Work required
Go through the records below and copy out every line that contains the word "element".

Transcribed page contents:
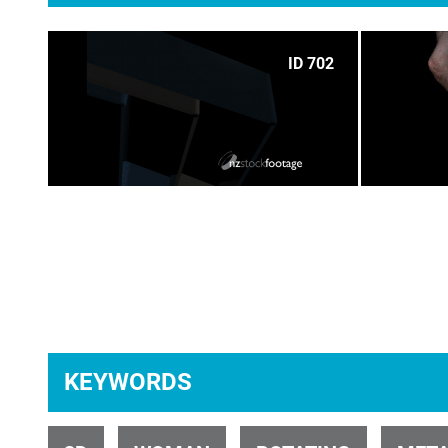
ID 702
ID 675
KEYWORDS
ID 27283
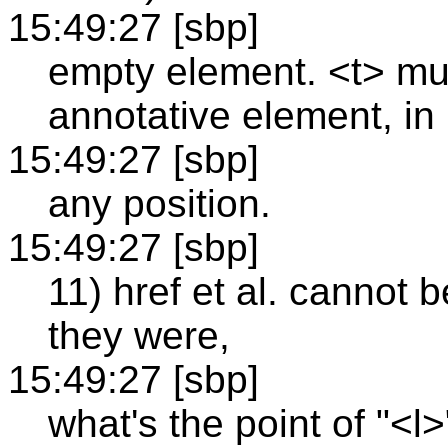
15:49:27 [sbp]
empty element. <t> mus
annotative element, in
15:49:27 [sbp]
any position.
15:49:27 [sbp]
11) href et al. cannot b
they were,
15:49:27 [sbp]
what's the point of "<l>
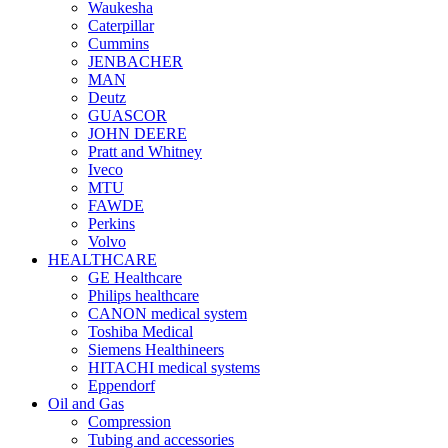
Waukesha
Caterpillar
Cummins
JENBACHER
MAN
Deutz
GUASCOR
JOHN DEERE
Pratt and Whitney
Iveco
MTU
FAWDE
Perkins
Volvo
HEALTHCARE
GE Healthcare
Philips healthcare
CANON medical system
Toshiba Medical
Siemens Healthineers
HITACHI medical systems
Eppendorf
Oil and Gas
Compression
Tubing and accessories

...

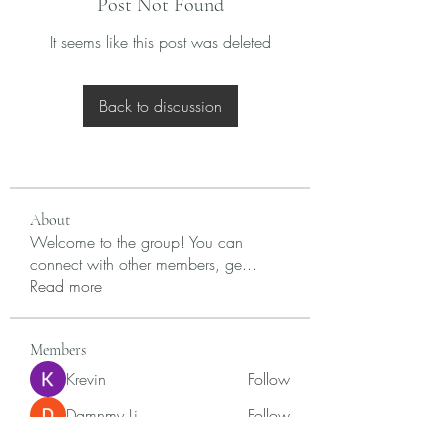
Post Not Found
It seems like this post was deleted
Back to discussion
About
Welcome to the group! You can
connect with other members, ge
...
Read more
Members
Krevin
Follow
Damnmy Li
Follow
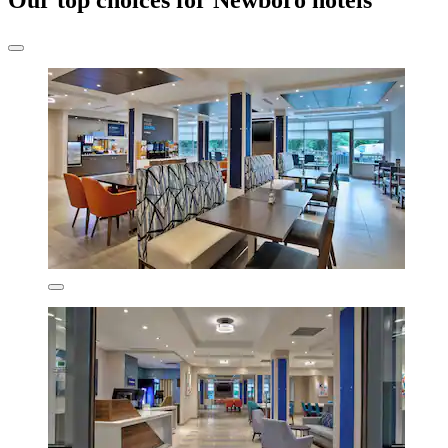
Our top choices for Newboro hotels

Answer to this exercise
empty element. <t> mus
annotative element, in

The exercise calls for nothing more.